Saturday, August 20, 2005

Another week

It's been a quiet week here... partially, I suppose, the mild yet systemic case of poison ivy that has been popping up small but very itchy places here and there. There, where I sit down. I do not recommend it. The best thing I have found for it is the tea-tree flavored stuff from Aubrey, Everything Balm. But you get tired of itching. Not knowing when it will stop coming out (I think it has) and wondering if the blotches are going to turn out to be serious enough to go find a physician who'll give me prednisone makes it more fun.

(update Aug 24 -- nothing new, and my usage of E-balm has reduced from hourly to daily)

My old dear friend Lisa
blew through on her way from possibly Vermont to Framingham, detouring through Cambridge and giving me four beautiful wine glasses and some of the local knowledge she has picked up living in California. She has become a disciple of St. Pinot Noir.
The glasses are roughly twice the size I am used to, with predictable results. Hic.

She appeared late on Sunday. We had hoped she would be able to celebrate my birthday (it was the 12th, but I was trying to keep people out of the traffic) on Monday, when my parents came up for lunch, but she was zooming somewhere. My daughter made a very good edition of lentils and spinach (extra butter) and a spectacular gluten-free marmelade cake. This was even more remarkable because Ellie doesn't think people should eat marmelade; but by the time she was done with it, even she had a second piece. We felt sick. It was fine.

Lisa left the next day just before my son and his fabulous girlfriend arrived for (as far as I know) the final stage of my birthday. (8-24 --my very decent ex-husband drove them to Annapolis in my parents' van to their spandy-new apartment. This will be the first time they have lived alone with one another. One wishes them luck. One would have misgivingings, but one cannot blame one's son for not wanting to live in a dorm where he was often the only one not hammered out of his skull on weekends, and his girlfriends is really someone we all like. Might as well keep her.) They bore with them my birthday present, the latest Stephanie Plum, which I managed not to start until after they had left. It was not great literature, but it made me laugh more than once, which is about all I can ask.

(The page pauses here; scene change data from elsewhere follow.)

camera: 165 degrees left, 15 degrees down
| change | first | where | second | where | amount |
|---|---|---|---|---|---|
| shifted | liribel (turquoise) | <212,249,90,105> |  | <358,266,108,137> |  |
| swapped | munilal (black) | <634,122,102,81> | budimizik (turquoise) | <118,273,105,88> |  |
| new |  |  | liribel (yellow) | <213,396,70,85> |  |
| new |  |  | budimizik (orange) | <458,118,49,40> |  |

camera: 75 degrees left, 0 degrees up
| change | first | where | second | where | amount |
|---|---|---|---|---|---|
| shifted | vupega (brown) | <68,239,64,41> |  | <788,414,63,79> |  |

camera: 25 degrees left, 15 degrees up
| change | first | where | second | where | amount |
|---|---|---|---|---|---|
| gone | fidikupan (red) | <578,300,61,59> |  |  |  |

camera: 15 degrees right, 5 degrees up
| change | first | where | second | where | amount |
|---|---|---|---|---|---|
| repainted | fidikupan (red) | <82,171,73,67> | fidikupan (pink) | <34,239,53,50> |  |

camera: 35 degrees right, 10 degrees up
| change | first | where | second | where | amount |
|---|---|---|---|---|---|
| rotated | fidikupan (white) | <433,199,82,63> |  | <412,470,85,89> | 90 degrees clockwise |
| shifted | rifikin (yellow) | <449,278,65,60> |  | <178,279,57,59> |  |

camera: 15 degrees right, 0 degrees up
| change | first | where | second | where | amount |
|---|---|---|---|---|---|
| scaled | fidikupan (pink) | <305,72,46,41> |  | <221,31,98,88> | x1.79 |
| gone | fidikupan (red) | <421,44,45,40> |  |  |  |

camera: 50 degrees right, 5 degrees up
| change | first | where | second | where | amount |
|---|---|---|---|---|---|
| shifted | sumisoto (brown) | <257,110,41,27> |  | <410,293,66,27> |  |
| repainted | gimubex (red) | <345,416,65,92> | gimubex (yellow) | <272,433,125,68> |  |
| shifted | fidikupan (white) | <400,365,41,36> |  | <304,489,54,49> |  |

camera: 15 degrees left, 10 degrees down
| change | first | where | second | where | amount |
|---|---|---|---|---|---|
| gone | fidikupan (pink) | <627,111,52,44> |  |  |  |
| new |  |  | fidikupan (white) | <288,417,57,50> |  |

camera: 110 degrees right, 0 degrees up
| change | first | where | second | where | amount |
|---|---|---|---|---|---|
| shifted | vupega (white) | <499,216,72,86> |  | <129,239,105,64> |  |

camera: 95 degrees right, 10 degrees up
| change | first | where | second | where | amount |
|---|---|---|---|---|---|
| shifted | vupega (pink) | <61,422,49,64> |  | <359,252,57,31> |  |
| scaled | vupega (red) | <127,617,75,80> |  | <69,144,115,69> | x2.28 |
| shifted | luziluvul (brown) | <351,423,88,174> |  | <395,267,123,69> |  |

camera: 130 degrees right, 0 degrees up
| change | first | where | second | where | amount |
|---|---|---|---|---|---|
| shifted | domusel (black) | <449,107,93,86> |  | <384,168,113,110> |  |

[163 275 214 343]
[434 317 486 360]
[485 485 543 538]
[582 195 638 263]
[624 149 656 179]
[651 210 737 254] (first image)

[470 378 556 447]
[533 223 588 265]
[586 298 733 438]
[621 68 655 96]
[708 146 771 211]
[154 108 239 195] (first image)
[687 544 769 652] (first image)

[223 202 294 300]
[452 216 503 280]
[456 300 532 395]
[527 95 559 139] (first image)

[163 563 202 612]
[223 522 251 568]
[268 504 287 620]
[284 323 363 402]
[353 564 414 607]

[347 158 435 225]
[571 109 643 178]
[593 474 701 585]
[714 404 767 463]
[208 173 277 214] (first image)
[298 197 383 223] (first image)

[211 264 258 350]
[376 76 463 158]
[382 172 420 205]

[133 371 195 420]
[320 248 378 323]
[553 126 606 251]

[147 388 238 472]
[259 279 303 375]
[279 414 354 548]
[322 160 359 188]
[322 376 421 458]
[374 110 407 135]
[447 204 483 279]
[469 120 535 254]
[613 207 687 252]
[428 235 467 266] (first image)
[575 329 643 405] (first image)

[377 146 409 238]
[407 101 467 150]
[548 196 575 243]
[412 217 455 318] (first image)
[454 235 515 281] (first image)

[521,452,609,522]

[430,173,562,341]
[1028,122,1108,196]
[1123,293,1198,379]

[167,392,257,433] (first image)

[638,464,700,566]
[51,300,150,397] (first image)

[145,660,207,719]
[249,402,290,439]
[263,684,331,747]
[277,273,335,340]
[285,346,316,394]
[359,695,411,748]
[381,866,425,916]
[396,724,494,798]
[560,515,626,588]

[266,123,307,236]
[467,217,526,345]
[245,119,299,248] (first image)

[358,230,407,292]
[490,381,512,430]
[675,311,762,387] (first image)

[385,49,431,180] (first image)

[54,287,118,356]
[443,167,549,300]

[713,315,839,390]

The wonderful Julia played out the final hours of her internship with honor, learning enough Photoshop to be dangerous. I catalogued things. We looked at tiny pieces of pottery. I mourned the sudden death of U Vermont anthropology professor Jim Petersen, shot by coked-up robbers in a restaurant in Brazil. I did not know him, but I had hoped to; we leaned hard on his studies of New England Woodland pottery the last few weeks. It makes me nervous when archaeologists in their early 50's die, nothing to do with any NH state archaeologist passing out on his kitchen floor and needing his carotid artery reamed out last November, why do you ask?

Someone is writing a book about knitters who take up spinning, and she interviewed me and wanted to know if I had any designs for knitters who have just learned to spin, i.e. for varied, lumpy yarn. All I could offer her was the Woolly Mammoth Tea Cosy, which I made a couple years ago when I was a new spinner and not having enough fun making socks big enough for, well, at least a modern elephant (I felted them and sewed on suede soles). I have no idea if she will use the cosy in her book. But I have been working on producing a coherent pattern, since apparently what I thought was regular double-knitting was not the same as the nice book with the horsie [my WORD, how prices go up!]. This involved finishing the half-finished one from two years ago (and starting another copy) trying to pay attention as I worked. I had no idea how I was increasing. Unreliably. It was quite cheering to felt the thing and have it start looking better.

Image hosted by Photobucket.com
A bit porcine, but felting really disguises a number of faults. Though not a kind of Plimsoll line from changing roving in mid-copp.

The last few days the MahJong site I try not to overuse has failed to load. One of the alternate games at the same site is Collapse. I have been irritating the daylights out of my poor daughter playing it too much. You will notice the site is not highlighted, as I don't want anyone to fall into bad habits.

Today I bestirred myself to go to a plant sale at The Fells,

Image hosted by Photobucket.com

Image hosted by Photobucket.com


somewhat north and west of here. The weather was not terribly helpful, although I would rather have a nice cool shower than heat. They had some interesting plants. I was trying to behave myself, so I didn't get the hellebore or the chaemecyparis or ... . I bought a cranesbill, an asarum europaeum, a pitch pine (how often can you get a three-foot tree for $6?) and a smaller, very graceful rosemary-leaved willow to plant in the Swamp. One hopes the rain will hold off long enough to plant them tomorrow, along with doing the other useful things I hope to get done.

1 comment:

Anonymous said...

My roommate suggests a wooly mammoth hat.